La journée s'était déroulée rapidement et lorsqu'on l'appela pour le retour, il en fut comme étonné. En arrivant à la maison, il sentit à quel point l'atmosphère était lourde, n'arrivant cependant pas à en identifier la cause. il entra par l'arrière, comme à son habitude et déboucha dans la cuisine, où quelques voisins, debout, entouraient son père, assis dans son fauteuil préféré. Son père pleurait. Il n'avait jamais vu son père pleurer. Il n'en revenait pas !

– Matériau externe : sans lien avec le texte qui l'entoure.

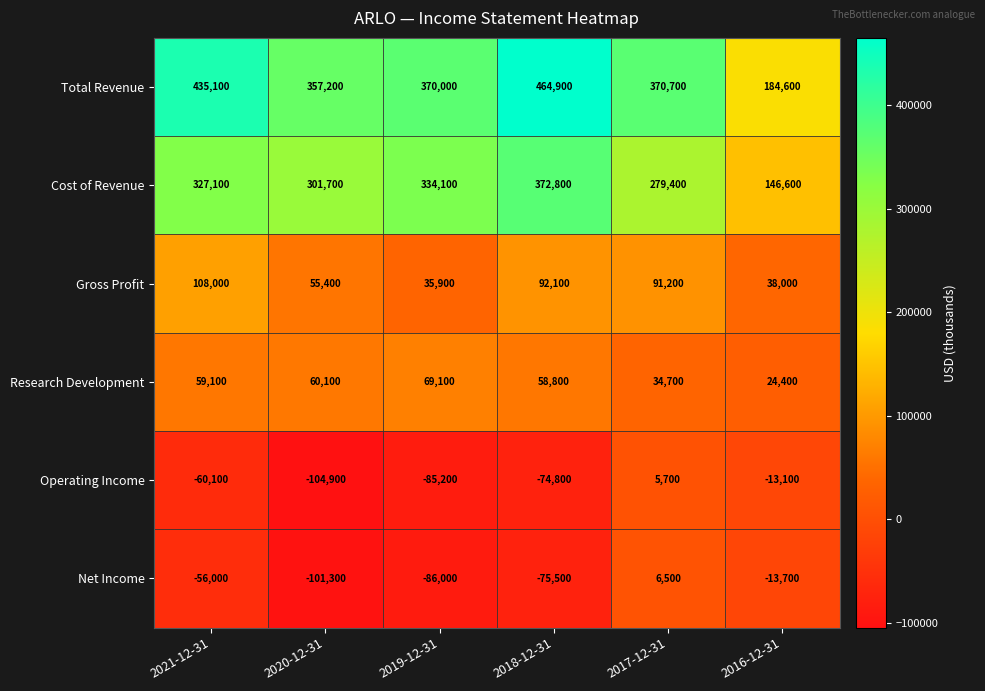

What is the spread (max minus min) of values at 2017-12-31?

365000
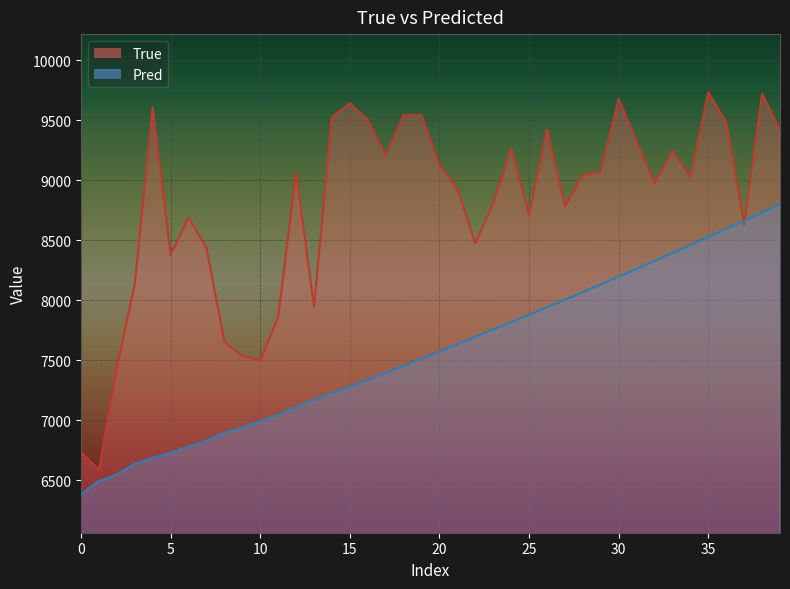

Between 9 and 30, which is larger?

30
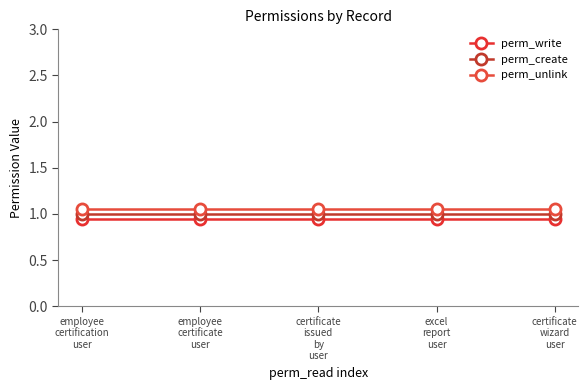

What is the value of the perm_write point at the 4th from the left?

0.9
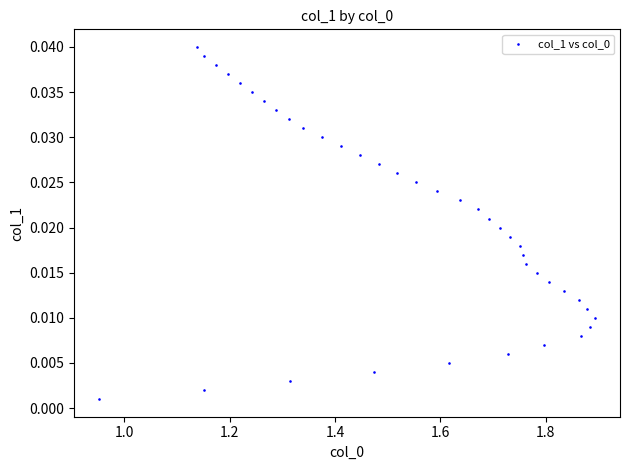

What is the range of X values (max minus min)?

0.9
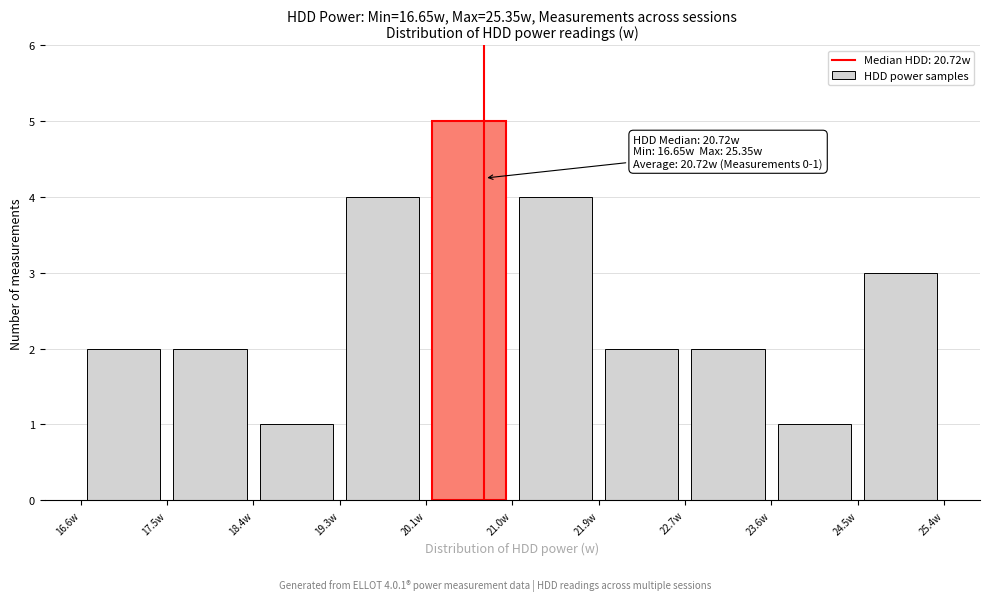

Over which range of the x-axis is the bar tallest?

20.13 to 21.00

Son père l'attira vers lui puis l'emmena dans la salle à manger transformée pour l'occasion en salle mortuaire, de longues draperies noires ornant les murs, des vierges orantes garnissant les coins. Le fragment de buis attendait patiemment près de l'eau bénite.
Ses yeux se posèrent sur sa mère, étendue là, dans un lit, les mains croisées sur un chapelet noir. Il continuait à ne pas comprendre.
À ce moment, la porte du jardin s'ouvrit et les effluves du lilas en fleurs envahirent la pièce. C'est à ce moment précis que son père se pencha vers son oreille en murmurant :
« Tu vois, ta mère est morte… »
Depuis, chaque printemps réveillait en lui ce souvenir douloureux.